What made it easy (and, honestly, a lot of fun) was a little tool I bought: a colour-coded seeding square. It has different hole patterns pressed into it — one big hole for the things that need room, lots of little ones for the close-spaced crops — so you just press it into the soil, sow into the dimples in the right pattern, and move on to the next square. No measuring, no guesswork. I direct-sowed nearly everything that first summer straight through it.
Seeding Square — colour-coded seed spacer
The colour-coded square I used — press it into the soil and it gives you the right number of holes, in the right pattern, for whatever you're sowing (1, 4, 9 or 16 to a square). It turns spacing into something quick and oddly satisfying, and it's brilliant for getting children involved too.

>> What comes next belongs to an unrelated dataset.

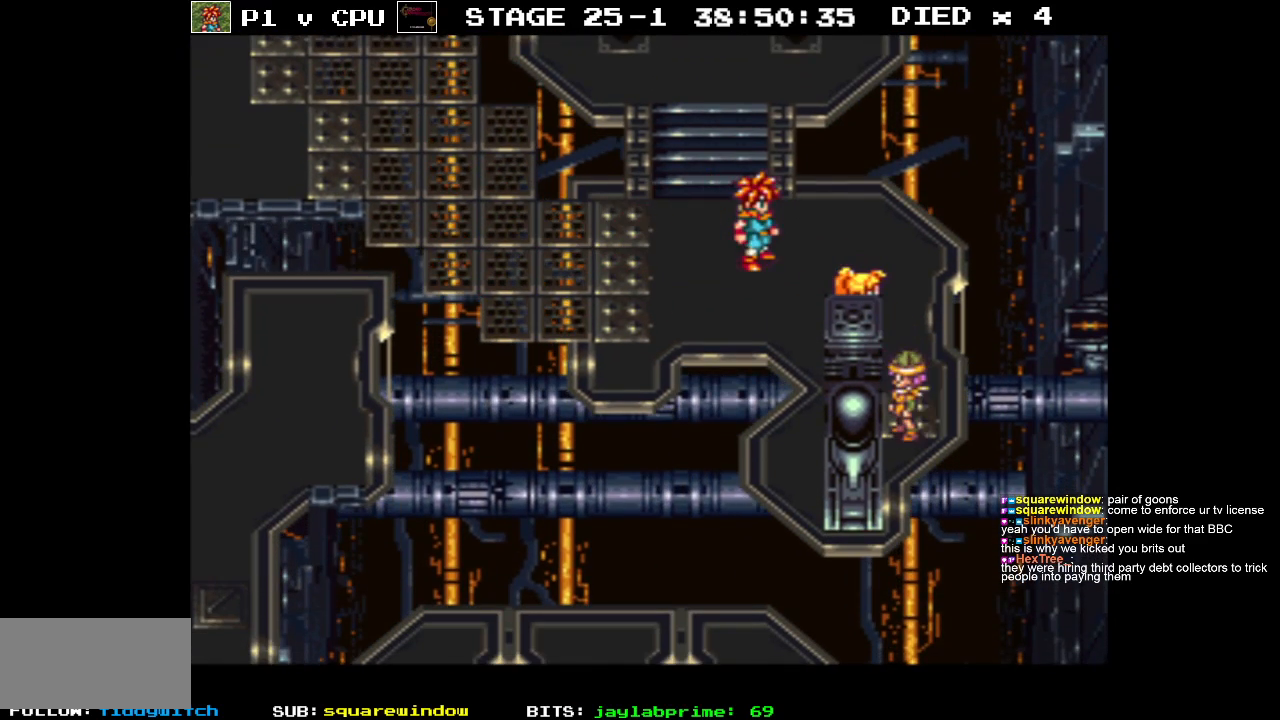
{"buttons": ["B", "DPAD_UP", "DPAD_LEFT"], "events": [[83, "A", "down"], [183, "DPAD_DOWN", "up"], [200, "A", "up"], [200, "DPAD_UP", "down"], [283, "DPAD_LEFT", "up"], [483, "DPAD_LEFT", "down"]]}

Press, sow into the dimples, move on — no measuring.
The other lovely thing is how naturally it works with companion planting. Once you're sowing different crops side by side in neighbouring squares, you can put good companions together on purpose — lettuce in the shade of taller things, carrots near alliums, flowers tucked in to pull the pollinators. It's the same idea, just on a tidy little grid.

If you're starting a new plot and the bare beds feel daunting, this is the gentlest way in I know. Grid it up, sow a square at a time, and a month later you'll have a patchwork of green that looks like you knew exactly what you were doing all along.